▸ What to do:
The records below are to be duplicated exactly as they appear.

[Stored items]
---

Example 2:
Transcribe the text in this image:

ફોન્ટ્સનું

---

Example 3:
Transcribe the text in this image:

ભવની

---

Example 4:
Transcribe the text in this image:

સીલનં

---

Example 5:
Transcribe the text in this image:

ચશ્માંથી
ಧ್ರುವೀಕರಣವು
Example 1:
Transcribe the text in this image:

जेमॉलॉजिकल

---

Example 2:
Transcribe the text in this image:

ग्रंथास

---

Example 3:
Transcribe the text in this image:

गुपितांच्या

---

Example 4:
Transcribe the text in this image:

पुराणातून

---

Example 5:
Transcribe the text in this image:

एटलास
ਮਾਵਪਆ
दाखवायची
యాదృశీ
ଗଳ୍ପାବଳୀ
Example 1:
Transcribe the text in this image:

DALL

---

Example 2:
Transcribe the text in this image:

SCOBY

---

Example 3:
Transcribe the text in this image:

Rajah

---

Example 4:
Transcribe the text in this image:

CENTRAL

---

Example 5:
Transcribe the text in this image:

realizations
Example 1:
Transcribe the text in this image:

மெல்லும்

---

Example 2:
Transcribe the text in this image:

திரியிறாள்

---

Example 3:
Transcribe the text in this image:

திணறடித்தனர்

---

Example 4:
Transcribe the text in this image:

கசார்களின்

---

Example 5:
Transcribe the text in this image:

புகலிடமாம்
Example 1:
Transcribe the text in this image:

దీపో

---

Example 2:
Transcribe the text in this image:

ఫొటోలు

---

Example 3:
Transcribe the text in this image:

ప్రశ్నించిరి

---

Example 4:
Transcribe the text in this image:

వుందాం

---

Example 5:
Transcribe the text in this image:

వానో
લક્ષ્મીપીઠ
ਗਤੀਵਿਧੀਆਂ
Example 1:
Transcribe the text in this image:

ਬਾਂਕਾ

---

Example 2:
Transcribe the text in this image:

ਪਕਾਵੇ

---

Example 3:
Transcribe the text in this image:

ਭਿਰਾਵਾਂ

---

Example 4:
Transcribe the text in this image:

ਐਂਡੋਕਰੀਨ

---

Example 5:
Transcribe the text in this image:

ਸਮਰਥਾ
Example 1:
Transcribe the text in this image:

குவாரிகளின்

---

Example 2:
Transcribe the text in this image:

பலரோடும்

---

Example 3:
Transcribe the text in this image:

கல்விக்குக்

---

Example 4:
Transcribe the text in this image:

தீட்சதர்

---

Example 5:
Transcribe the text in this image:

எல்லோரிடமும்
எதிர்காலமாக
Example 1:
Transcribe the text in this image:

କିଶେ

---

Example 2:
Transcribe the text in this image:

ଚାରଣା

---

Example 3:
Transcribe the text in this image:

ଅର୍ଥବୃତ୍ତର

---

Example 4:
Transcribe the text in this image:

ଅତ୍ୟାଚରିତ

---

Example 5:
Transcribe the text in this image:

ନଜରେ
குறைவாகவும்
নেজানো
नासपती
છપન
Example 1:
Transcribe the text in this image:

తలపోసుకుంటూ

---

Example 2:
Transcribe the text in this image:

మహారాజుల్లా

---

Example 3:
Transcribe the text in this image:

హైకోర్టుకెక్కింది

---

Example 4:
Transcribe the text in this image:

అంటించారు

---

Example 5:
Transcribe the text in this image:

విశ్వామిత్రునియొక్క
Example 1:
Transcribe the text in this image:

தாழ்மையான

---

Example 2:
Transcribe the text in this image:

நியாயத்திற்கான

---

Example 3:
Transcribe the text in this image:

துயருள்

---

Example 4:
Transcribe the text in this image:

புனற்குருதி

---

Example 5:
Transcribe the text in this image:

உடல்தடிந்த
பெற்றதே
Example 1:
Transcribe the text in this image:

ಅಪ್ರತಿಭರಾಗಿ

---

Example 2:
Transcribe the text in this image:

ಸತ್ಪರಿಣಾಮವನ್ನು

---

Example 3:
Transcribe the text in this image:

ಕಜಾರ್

▸ Answer box:
---

Example 2:
Transcribe the text in this image:

ફોન્ટ્સનું

---

Example 3:
Transcribe the text in this image:

ભવની

---

Example 4:
Transcribe the text in this image:

સીલનં

---

Example 5:
Transcribe the text in this image:

ચશ્માંથી
ಧ್ರುವೀಕರಣವು
Example 1:
Transcribe the text in this image:

जेमॉलॉजिकल

---

Example 2:
Transcribe the text in this image:

ग्रंथास

---

Example 3:
Transcribe the text in this image:

गुपितांच्या

---

Example 4:
Transcribe the text in this image:

पुराणातून

---

Example 5:
Transcribe the text in this image:

एटलास
ਮਾਵਪਆ
दाखवायची
యాదృశీ
ଗଳ୍ପାବଳୀ
Example 1:
Transcribe the text in this image:

DALL

---

Example 2:
Transcribe the text in this image:

SCOBY

---

Example 3:
Transcribe the text in this image:

Rajah

---

Example 4:
Transcribe the text in this image:

CENTRAL

---

Example 5:
Transcribe the text in this image:

realizations
Example 1:
Transcribe the text in this image:

மெல்லும்

---

Example 2:
Transcribe the text in this image:

திரியிறாள்

---

Example 3:
Transcribe the text in this image:

திணறடித்தனர்

---

Example 4:
Transcribe the text in this image:

கசார்களின்

---

Example 5:
Transcribe the text in this image:

புகலிடமாம்
Example 1:
Transcribe the text in this image:

దీపో

---

Example 2:
Transcribe the text in this image:

ఫొటోలు

---

Example 3:
Transcribe the text in this image:

ప్రశ్నించిరి

---

Example 4:
Transcribe the text in this image:

వుందాం

---

Example 5:
Transcribe the text in this image:

వానో
લક્ષ્મીપીઠ
ਗਤੀਵਿਧੀਆਂ
Example 1:
Transcribe the text in this image:

ਬਾਂਕਾ

---

Example 2:
Transcribe the text in this image:

ਪਕਾਵੇ

---

Example 3:
Transcribe the text in this image:

ਭਿਰਾਵਾਂ

---

Example 4:
Transcribe the text in this image:

ਐਂਡੋਕਰੀਨ

---

Example 5:
Transcribe the text in this image:

ਸਮਰਥਾ
Example 1:
Transcribe the text in this image:

குவாரிகளின்

---

Example 2:
Transcribe the text in this image:

பலரோடும்

---

Example 3:
Transcribe the text in this image:

கல்விக்குக்

---

Example 4:
Transcribe the text in this image:

தீட்சதர்

---

Example 5:
Transcribe the text in this image:

எல்லோரிடமும்
எதிர்காலமாக
Example 1:
Transcribe the text in this image:

କିଶେ

---

Example 2:
Transcribe the text in this image:

ଚାରଣା

---

Example 3:
Transcribe the text in this image:

ଅର୍ଥବୃତ୍ତର

---

Example 4:
Transcribe the text in this image:

ଅତ୍ୟାଚରିତ

---

Example 5:
Transcribe the text in this image:

ନଜରେ
குறைவாகவும்
নেজানো
नासपती
છપન
Example 1:
Transcribe the text in this image:

తలపోసుకుంటూ

---

Example 2:
Transcribe the text in this image:

మహారాజుల్లా

---

Example 3:
Transcribe the text in this image:

హైకోర్టుకెక్కింది

---

Example 4:
Transcribe the text in this image:

అంటించారు

---

Example 5:
Transcribe the text in this image:

విశ్వామిత్రునియొక్క
Example 1:
Transcribe the text in this image:

தாழ்மையான

---

Example 2:
Transcribe the text in this image:

நியாயத்திற்கான

---

Example 3:
Transcribe the text in this image:

துயருள்

---

Example 4:
Transcribe the text in this image:

புனற்குருதி

---

Example 5:
Transcribe the text in this image:

உடல்தடிந்த
பெற்றதே
Example 1:
Transcribe the text in this image:

ಅಪ್ರತಿಭರಾಗಿ

---

Example 2:
Transcribe the text in this image:

ಸತ್ಪರಿಣಾಮವನ್ನು

---

Example 3:
Transcribe the text in this image:

ಕಜಾರ್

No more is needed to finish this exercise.